Corrosion assessment of reinforced concrete structures based on equivalent structural parameters using electro-mechanical impedance technique

Abstract

Corrosion of steel reinforcement is one of the main causes of damage and premature failure of reinforced concrete structures, inflicting enormous costs for inspection, maintenance, restoration, and replacement of the infrastructure worldwide. Conventional approaches for detecting corrosion are based on electrochemical techniques such as half-cell potential, impedance spectroscopy, and linear polarization. These techniques are affected by a number of factors and require direct contact with concrete/steel interface. To overcome difficulties with conventional techniques, a new corrosion assessment approach based on the electro-mechanical impedance technique is presented in this article.
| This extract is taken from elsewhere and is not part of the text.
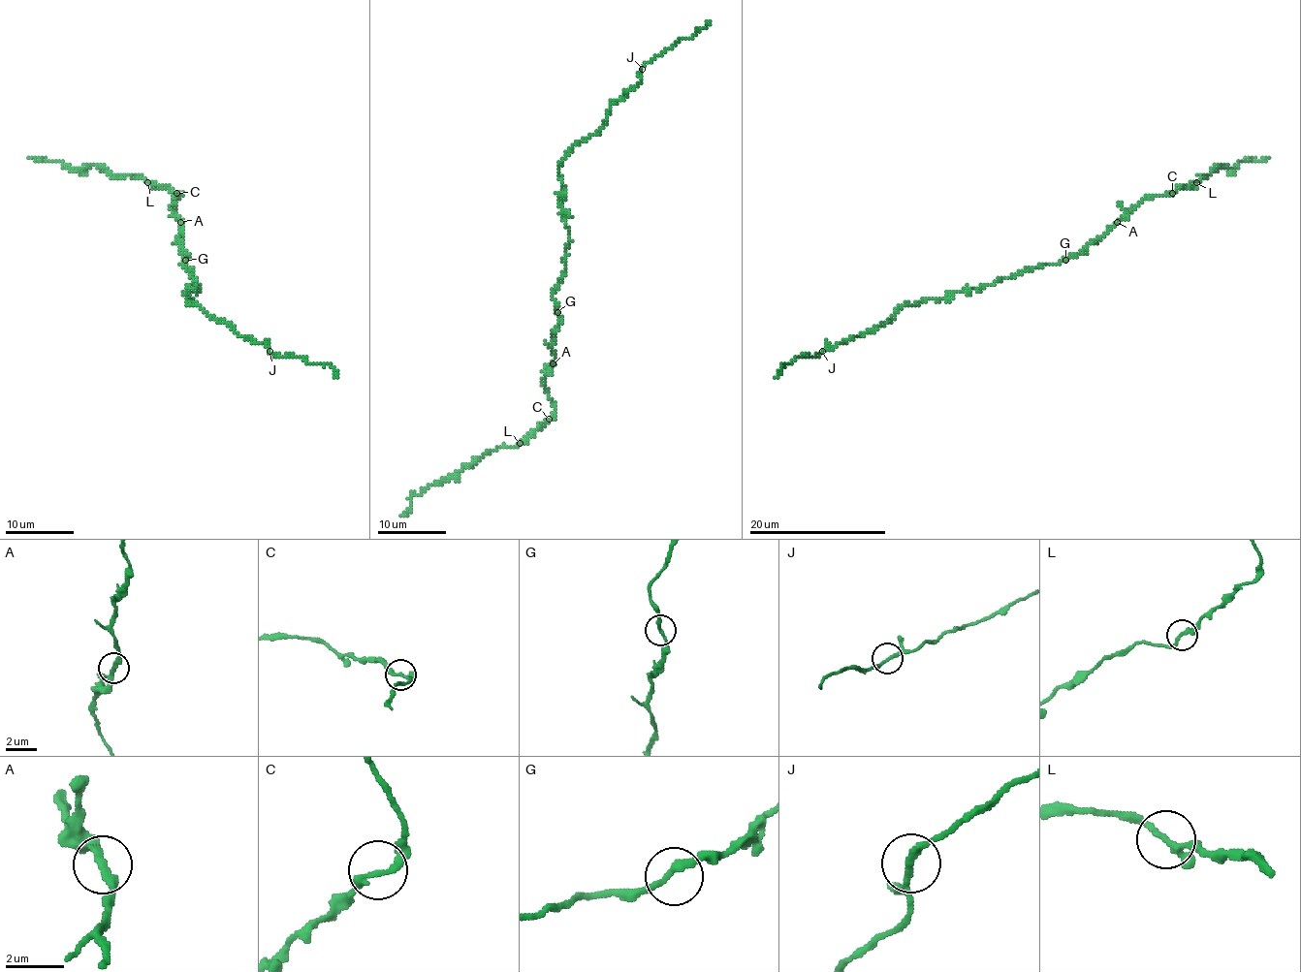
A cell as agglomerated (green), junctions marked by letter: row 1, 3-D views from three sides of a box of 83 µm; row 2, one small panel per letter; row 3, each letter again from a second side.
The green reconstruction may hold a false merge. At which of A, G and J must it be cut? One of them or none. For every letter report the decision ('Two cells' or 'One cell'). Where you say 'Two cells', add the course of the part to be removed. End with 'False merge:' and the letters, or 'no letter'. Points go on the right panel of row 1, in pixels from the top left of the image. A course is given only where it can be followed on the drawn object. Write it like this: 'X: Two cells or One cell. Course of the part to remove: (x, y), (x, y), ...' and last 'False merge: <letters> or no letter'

This article presents results from a series of accelerated corrosion tests performed on rebars embedded in concrete cubes, wherein measurements are made using piezoceramic (lead zirconate titanate) patches surface bonded on rebars via the electro-mechanical impedance technique. The equivalent structural parameters extracted out from the admittance signatures of the lead zirconate titanate patch are calibrated against the level of corrosion based on which a new corrosion assessment model is proposed. The experimental results indicate that the equivalent parameters are effective in detecting and quantifying the corrosion in a realistic manner.